== Record extracts ==
══════════

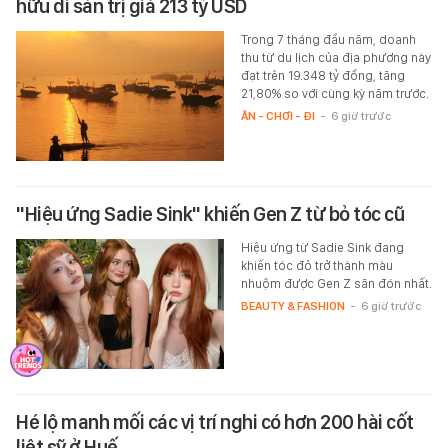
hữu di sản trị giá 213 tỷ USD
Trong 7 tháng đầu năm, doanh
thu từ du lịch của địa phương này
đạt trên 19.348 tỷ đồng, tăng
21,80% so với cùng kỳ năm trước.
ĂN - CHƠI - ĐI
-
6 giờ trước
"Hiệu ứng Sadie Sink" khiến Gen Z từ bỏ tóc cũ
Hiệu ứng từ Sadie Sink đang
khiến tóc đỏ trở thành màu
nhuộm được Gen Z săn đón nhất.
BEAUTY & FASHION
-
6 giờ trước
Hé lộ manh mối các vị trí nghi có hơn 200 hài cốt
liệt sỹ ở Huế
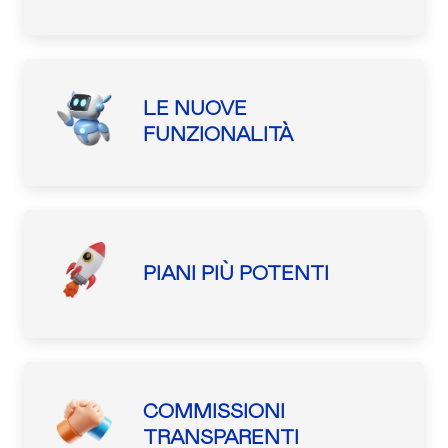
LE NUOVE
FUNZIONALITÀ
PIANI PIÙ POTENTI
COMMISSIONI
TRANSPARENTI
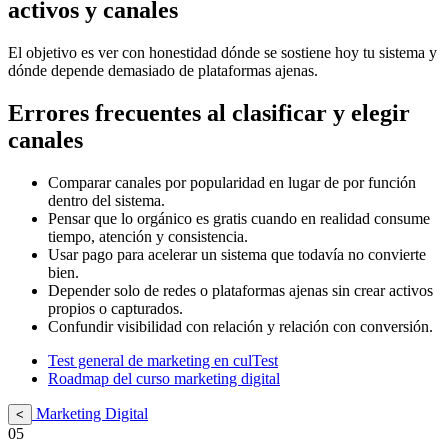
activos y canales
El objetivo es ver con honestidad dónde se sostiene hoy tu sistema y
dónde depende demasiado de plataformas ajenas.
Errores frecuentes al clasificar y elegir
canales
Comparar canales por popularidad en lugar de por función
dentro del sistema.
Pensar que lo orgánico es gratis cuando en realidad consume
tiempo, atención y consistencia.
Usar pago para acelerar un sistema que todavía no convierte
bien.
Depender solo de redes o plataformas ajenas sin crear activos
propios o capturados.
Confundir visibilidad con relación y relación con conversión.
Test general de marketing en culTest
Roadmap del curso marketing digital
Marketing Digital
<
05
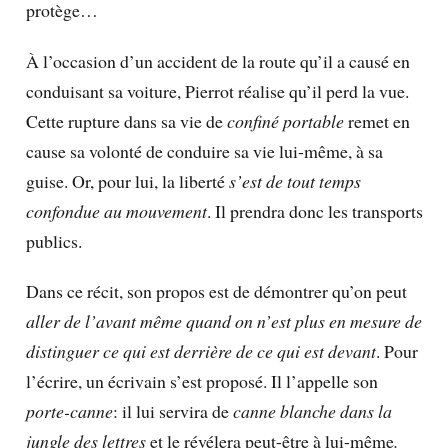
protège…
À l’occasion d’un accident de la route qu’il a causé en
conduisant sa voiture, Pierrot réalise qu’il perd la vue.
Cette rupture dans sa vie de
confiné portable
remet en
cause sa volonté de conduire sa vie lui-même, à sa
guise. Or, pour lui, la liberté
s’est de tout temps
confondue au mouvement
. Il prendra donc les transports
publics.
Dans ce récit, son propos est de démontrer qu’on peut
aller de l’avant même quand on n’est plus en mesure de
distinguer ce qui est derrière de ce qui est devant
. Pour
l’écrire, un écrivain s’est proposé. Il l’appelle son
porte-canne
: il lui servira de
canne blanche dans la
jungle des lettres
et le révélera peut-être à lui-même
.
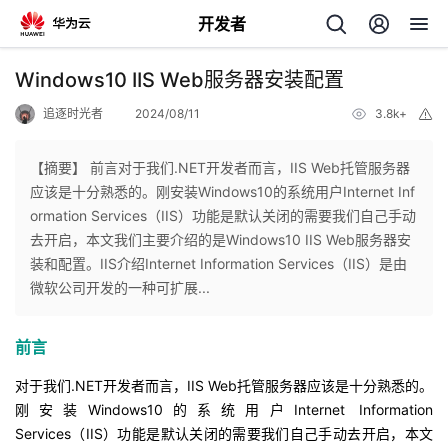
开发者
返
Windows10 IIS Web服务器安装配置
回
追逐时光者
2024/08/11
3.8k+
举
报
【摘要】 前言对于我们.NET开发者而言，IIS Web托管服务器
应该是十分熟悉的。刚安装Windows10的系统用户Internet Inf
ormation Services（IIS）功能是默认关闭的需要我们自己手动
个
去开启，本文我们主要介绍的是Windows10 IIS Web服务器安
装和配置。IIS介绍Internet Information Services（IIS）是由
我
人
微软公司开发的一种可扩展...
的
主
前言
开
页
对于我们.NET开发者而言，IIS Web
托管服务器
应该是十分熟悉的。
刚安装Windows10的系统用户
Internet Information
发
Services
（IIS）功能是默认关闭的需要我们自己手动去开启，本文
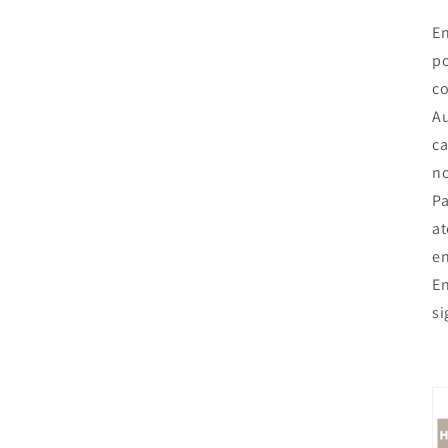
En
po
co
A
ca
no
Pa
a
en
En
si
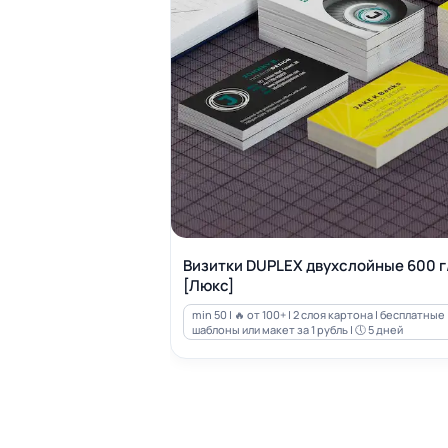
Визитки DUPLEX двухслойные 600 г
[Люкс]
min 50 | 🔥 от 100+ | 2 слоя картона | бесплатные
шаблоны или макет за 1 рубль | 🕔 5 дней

══════════

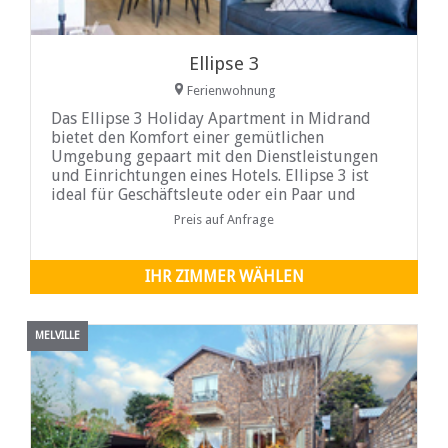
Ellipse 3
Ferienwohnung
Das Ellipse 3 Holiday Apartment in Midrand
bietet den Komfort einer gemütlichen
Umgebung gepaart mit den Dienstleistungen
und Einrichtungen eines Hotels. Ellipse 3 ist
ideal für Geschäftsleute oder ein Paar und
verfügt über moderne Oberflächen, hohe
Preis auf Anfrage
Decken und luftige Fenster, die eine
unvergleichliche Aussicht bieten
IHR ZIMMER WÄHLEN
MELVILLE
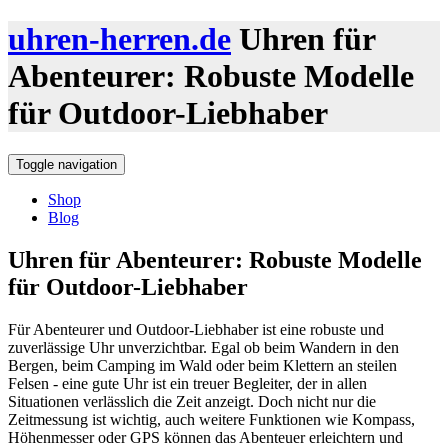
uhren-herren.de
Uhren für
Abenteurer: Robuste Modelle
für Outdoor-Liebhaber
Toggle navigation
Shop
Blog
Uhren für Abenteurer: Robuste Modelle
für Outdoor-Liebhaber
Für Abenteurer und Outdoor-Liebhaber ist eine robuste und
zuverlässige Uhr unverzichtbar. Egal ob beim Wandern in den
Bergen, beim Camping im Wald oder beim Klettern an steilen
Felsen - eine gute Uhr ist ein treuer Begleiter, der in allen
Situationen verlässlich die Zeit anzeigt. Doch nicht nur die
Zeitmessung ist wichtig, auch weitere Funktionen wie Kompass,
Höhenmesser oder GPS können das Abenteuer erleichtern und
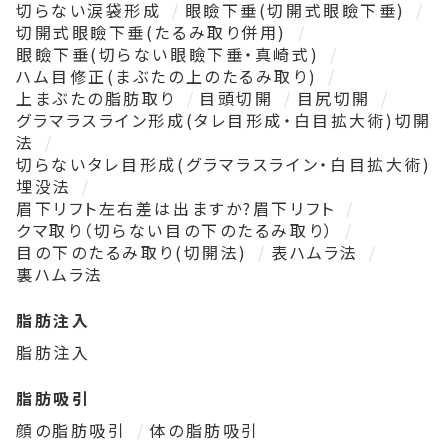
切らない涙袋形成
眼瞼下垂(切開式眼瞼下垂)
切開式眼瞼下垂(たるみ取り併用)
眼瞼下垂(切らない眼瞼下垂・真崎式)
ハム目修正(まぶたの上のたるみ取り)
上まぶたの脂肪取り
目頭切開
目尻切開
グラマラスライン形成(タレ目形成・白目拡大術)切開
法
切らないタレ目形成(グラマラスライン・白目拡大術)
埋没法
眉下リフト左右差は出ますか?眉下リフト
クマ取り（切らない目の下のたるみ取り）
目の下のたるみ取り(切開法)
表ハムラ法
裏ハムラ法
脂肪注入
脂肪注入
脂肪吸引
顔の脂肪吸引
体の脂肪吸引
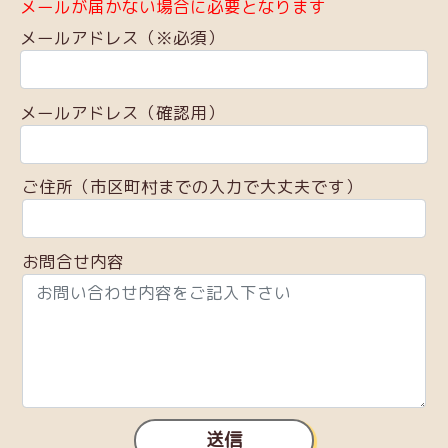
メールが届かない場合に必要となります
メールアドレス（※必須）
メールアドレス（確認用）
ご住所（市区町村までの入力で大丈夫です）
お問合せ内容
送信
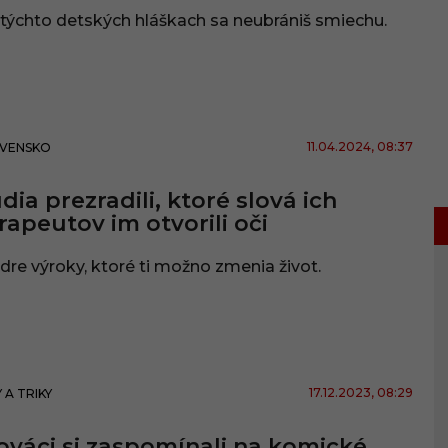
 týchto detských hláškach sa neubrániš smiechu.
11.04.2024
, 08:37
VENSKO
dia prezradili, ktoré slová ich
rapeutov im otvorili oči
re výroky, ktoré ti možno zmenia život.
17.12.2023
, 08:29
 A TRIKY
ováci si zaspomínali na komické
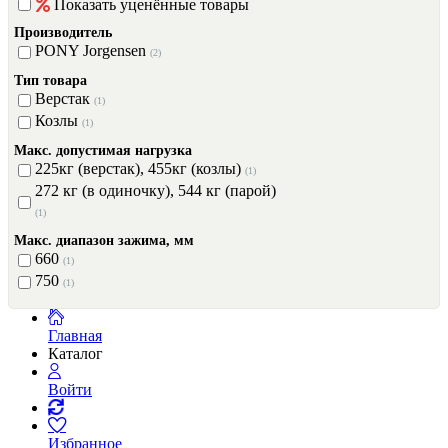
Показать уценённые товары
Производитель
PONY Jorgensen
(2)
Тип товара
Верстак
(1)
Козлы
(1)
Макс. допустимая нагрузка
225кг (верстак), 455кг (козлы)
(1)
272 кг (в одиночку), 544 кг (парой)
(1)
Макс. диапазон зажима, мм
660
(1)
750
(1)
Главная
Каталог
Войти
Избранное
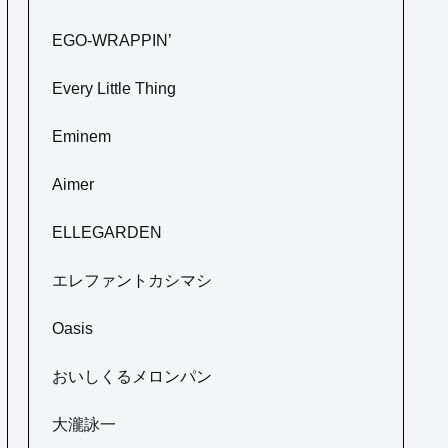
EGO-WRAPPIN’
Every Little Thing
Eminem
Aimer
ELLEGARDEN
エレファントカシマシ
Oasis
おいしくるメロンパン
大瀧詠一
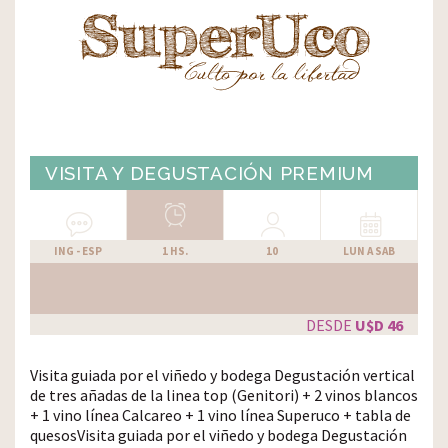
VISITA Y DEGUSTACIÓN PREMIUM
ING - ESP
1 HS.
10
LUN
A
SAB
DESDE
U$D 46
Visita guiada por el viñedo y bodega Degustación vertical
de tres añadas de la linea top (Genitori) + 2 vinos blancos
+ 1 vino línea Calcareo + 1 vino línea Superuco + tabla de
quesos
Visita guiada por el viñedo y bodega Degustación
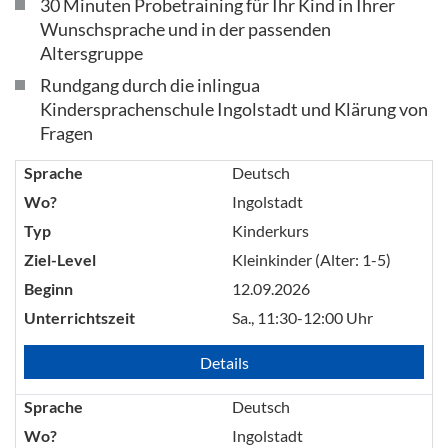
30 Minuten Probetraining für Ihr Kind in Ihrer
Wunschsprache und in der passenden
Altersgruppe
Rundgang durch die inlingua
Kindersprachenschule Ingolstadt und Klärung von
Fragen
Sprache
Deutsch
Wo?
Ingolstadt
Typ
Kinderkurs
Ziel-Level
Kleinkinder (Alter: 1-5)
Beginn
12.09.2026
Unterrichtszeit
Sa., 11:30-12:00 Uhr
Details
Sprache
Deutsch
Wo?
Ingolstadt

══════════

== Task description ==
Copy the material above from the line containing "hữu di sản trị giá 213 tỷ USD" through the line containing "TRANSPARENTI", changing "Gen Z" to "Generation Z" and leaving everything else as it is. Omit the pictures.

== Your response ==
hữu di sản trị giá 213 tỷ USD
Trong 7 tháng đầu năm, doanh
thu từ du lịch của địa phương này
đạt trên 19.348 tỷ đồng, tăng
21,80% so với cùng kỳ năm trước.
ĂN - CHƠI - ĐI
-
6 giờ trước
"Hiệu ứng Sadie Sink" khiến Generation Z từ bỏ tóc cũ
Hiệu ứng từ Sadie Sink đang
khiến tóc đỏ trở thành màu
nhuộm được Generation Z săn đón nhất.
BEAUTY & FASHION
-
6 giờ trước
Hé lộ manh mối các vị trí nghi có hơn 200 hài cốt
liệt sỹ ở Huế
LE NUOVE
FUNZIONALITÀ
PIANI PIÙ POTENTI
COMMISSIONI
TRANSPARENTI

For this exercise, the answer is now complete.